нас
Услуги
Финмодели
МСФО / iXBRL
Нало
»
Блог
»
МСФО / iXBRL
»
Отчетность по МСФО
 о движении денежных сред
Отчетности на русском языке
---
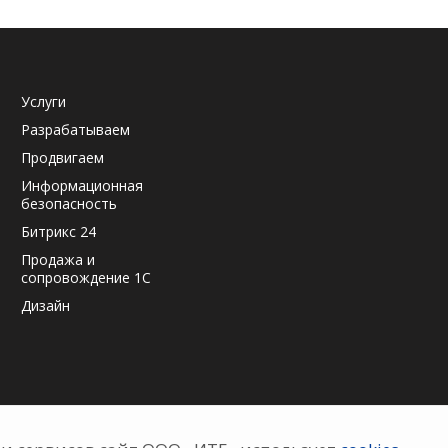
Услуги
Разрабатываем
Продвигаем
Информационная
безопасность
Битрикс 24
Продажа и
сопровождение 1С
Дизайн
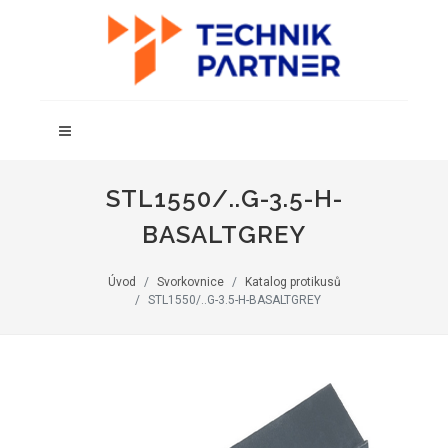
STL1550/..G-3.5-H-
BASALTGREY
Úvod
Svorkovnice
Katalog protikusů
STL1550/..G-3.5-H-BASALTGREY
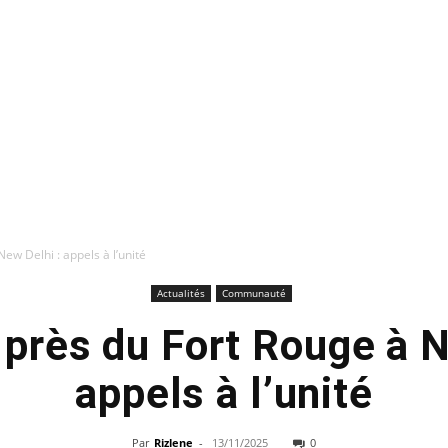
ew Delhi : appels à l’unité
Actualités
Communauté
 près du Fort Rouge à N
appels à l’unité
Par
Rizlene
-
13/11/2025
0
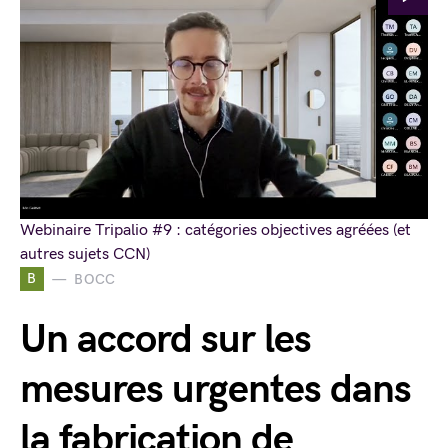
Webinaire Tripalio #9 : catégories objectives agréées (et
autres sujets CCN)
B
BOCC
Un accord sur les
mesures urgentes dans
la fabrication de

[Exercise directions] List every line from the items above that contains the string "unité".

[Exercise result]
ew Delhi : appels à l’unité
appels à l’unité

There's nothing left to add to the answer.